*给定指令 A*
请将下面这段关于调试时 gradio 前端提前显示 ERROR 的文字完整照抄一遍。

+ + + +

我在调试中发现了问题3的一些眉目,(在我的情况中)提问人所说的“卡住”只是看似卡住,实际上并没有卡住。事实上模型是跑完的,音频输出也正常生成,但是由于未知原因gradio前端在推理完成前就显示了ERROR。如图: image

换言之,推理实际上正常结束了。只是输出结果没有正常显示在浏览器页面上。

具体来说,代码成功跑至https://github.com/RVC-Project/Retrieval-based-Voice-Conversion-WebUI/blob/3548b4f1a55336629955c0d51deeb24b6de9c46e/infer/modules/vc/modules.py#L217-L221 其中tgt_sr是采样率,audio_opt是音频数据,这个return应该是把这两个结果返回给gradio

如果在此打上断点,待执行至此处时,于调试控制台中运行:

from scipy.io import wavfile
wavfile.write('output_audio.wav', tgt_sr, audio_opt)

可以手动将模型的输出保存至根目录output_audio.wav文件。 可以发现输出正常生成。

所以这个问题的本质应该是gradio前端因某个原因提前直接显示了ERROR,导致推理完成后的结果无法显示。

+ + + +

*给定指令 B*
在下方的行中，从含有“on rights: rights -> small”的那一行开始，到含有“newspapers colour: red -> blue”的那一行结束，请逐字重复这几行，首尾两行都包括在内，其余行不要写出。

*所给材料*
+ + + +

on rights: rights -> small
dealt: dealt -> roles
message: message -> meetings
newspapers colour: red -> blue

+ + + +

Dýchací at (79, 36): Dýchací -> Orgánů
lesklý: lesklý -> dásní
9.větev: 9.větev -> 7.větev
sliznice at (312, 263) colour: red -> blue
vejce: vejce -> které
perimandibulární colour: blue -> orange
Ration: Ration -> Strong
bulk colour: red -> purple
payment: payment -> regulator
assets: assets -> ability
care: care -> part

+ + + +

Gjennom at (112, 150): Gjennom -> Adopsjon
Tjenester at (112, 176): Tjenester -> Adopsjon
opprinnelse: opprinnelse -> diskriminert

+ + + +

*练习答案 A*
我在调试中发现了问题3的一些眉目,(在我的情况中)提问人所说的“卡住”只是看似卡住,实际上并没有卡住。事实上模型是跑完的,音频输出也正常生成,但是由于未知原因gradio前端在推理完成前就显示了ERROR。如图: image

换言之,推理实际上正常结束了。只是输出结果没有正常显示在浏览器页面上。

具体来说,代码成功跑至https://github.com/RVC-Project/Retrieval-based-Voice-Conversion-WebUI/blob/3548b4f1a55336629955c0d51deeb24b6de9c46e/infer/modules/vc/modules.py#L217-L221 其中tgt_sr是采样率,audio_opt是音频数据,这个return应该是把这两个结果返回给gradio

如果在此打上断点,待执行至此处时,于调试控制台中运行:

from scipy.io import wavfile
wavfile.write('output_audio.wav', tgt_sr, audio_opt)

可以手动将模型的输出保存至根目录output_audio.wav文件。 可以发现输出正常生成。

所以这个问题的本质应该是gradio前端因某个原因提前直接显示了ERROR,导致推理完成后的结果无法显示。

*练习答案 B*
on rights: rights -> small
dealt: dealt -> roles
message: message -> meetings
newspapers colour: red -> blue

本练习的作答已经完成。